La célébration des 50 bougies de la Place des Arts s’achève, tout comme l’année 2013. N’allez pas croire que ce billet est l’éteignoir de la fête. Au contraire, il souhaite mettre en valeur un patrimoine artistique méconnu, héritage de ce chantier qui a transformé Montréal au nom des arts.

La construction de la Place des Arts, inaugurée le 21 septembre 1963 a suscité des controverses et entraîné la démolition d’édifices du centre-ville à valeur historique dont l’ancien Institut Nazareth, première école spécialisée pour aveugles au Canada. Cette « rénovation urbaine » a aussi fait disparaître des cabarets, des bâtiments résidentiels, de grands arbres de même que le bel édifice Kellert à sept étages.

Fondé en 1861 par le Sulpicien Benjamin-Victor Rousselot avec la collaboration des Sœurs grises de Montréal, l’Institut Nazareth a procuré un enseignement de qualité aux personnes aveugles. L’école installée au 95, rue Sainte-Catherine Ouest, entre les rues Saint-Urbain et Jeanne-Mance y est demeurée jusqu’en 1930, année de son déménagement sur le chemin Queen-Mary.

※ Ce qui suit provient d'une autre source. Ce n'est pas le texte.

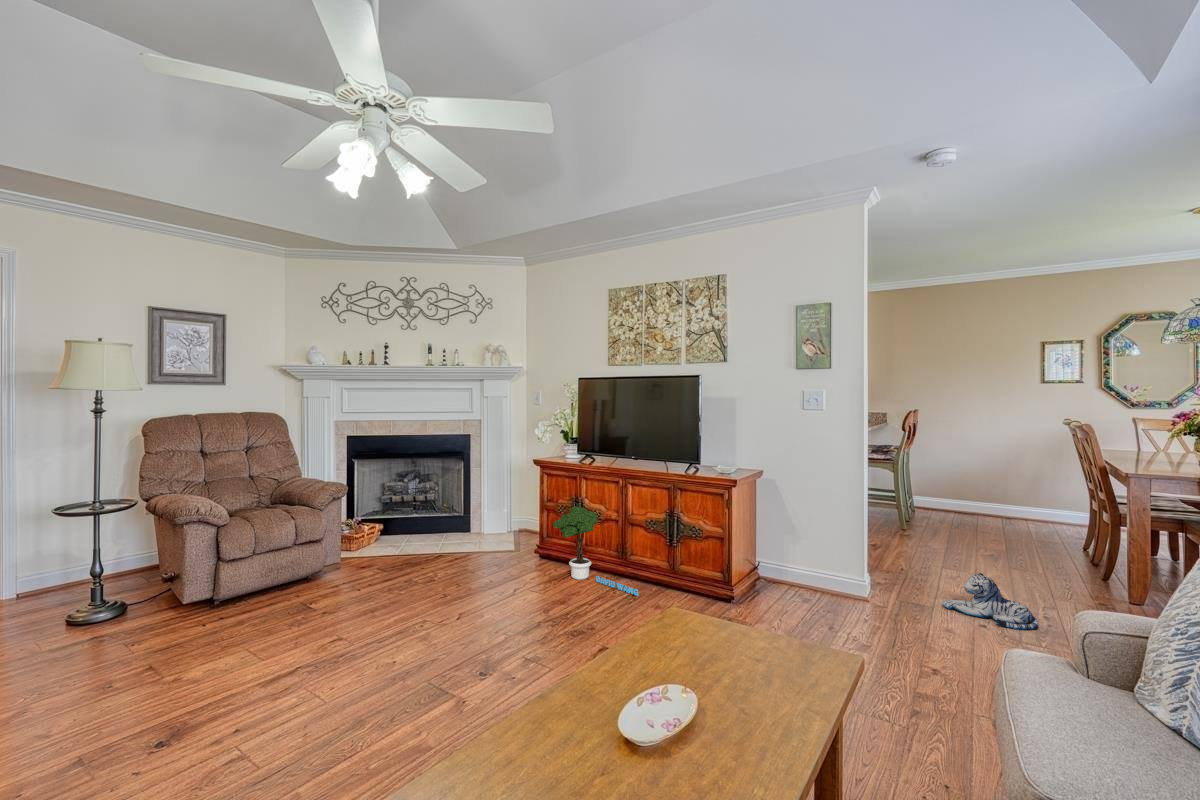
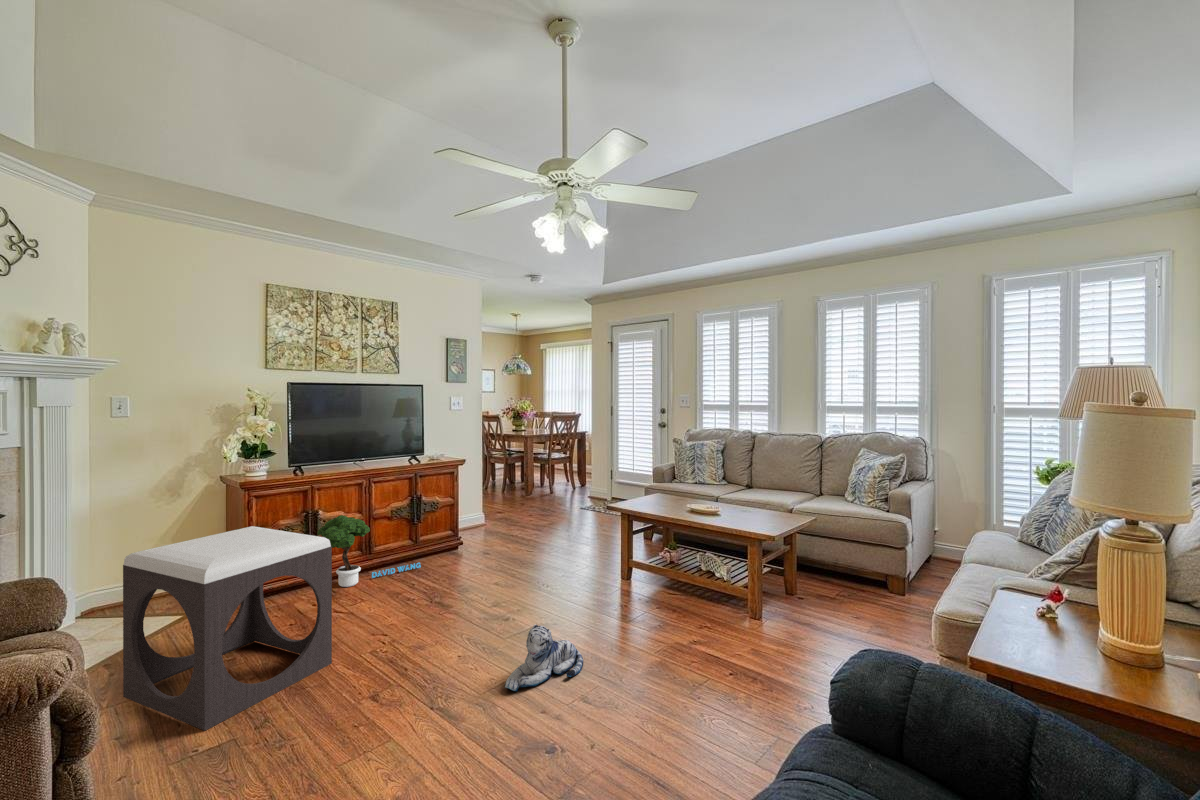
footstool: none [327,483,458,608] -> present [123,526,332,731]
plush toy: present [942,573,1038,630] -> present [505,625,583,691]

Trente plus tard, un s.o.s. est lancé pour tenter de préserver les œuvres de la chapelle de l’ancien Institut, réalisées de 1870 à 1872 par Napoléon Bourassa [1827-1916]. « Anne Bourassa, conservatrice des œuvres de son grand-père, tente de sauver de la destruction le plus grand nombre d’œuvres, mais c’est en vain qu’elle frappe à la porte des institutions publiques », écrit l’historienne Denise Robillard dans Les Merveilles de L’Oratoire (Fides, 2005). Les religieux de l’Oratoire acceptent dix fresques dont le découpage a été fait aux frais de madame Bourassa. Parmi les œuvres reçues, trois médaillons en grisaille retirés de la voûte de la nef mettent en vedette saint Joseph et la Sainte Famille : La Nativité, La fuite en Égypte et L’atelier de Nazareth.
À un promoteur de musée désirant acquérir les œuvres de son grand-père, Anne Bourassa rappelle avoir donné ces pièces aux religieux de Sainte-Croix. « Le fait de les avoir hébergées, recueillies alors que personne n’en voulait, leur donne sûrement le droit d’en disposer à leur gré. En retrouvant la correspondance échangée à cette époque, je constate que j’ai expressément fait don aux Pères des tableaux du plafond –ceux où figure saint Joseph. Ce sont ceux dont j’avais demandé le découpage. Je ne vous cache pas que je souhaite que les Pères de l’Oratoire y attachent assez de prix pour tenir à les garder », cite l’historienne Robillard.
Non seulement les œuvres ont été gardées; certaines ont été restaurées puis accrochées aux murs de la basilique. La fresque de forme octogonale de La Nativité a fait son entrée par les portes principales de la basilique en 2003, année du décès de celle qui a veillé au patrimoine artistique légué par Napoléon Bourassa. Puis le 10 juillet 2006, les deux autres fresques représentant l’enfance de Jésus auprès de Marie et Joseph ont été installées.
Il n’y avait plus de place à l’auberge de Bethléem pour la Sainte Famille… Cette histoire vous dit quelque chose… Comme il y a 2000 ans, elle a trouvé à se loger un peu à l’écart, dans la montagne…
Monsieur Bourassa, vous voilà donc à l’honneur sur le mont Royal et votre Sainte Famille surtout. À l’Oratoire Saint-Joseph, vos œuvres s’ajoutent à celles des Charlier, De Villiers, Daoust, Labouret, Prévost, Parent, Guardo, Plamondon, Laliberté qui disent Dieu à travers l’art. Toute une place!
 
lanativite_napoleon_bourassa_basilique_osj_redim_web
 
Photo: La Nativité, fresque de Napoléon Bourassa (Chapelle de l’Institut Nazareth, 1870-1872) Basilique de l’Oratoire Saint-Joseph du Mont-Royal (2003), Montréal.
  • Nos hommages à la Place des Arts pour ses 50 ans de présence au cœur de la vie culturelle de Montréal.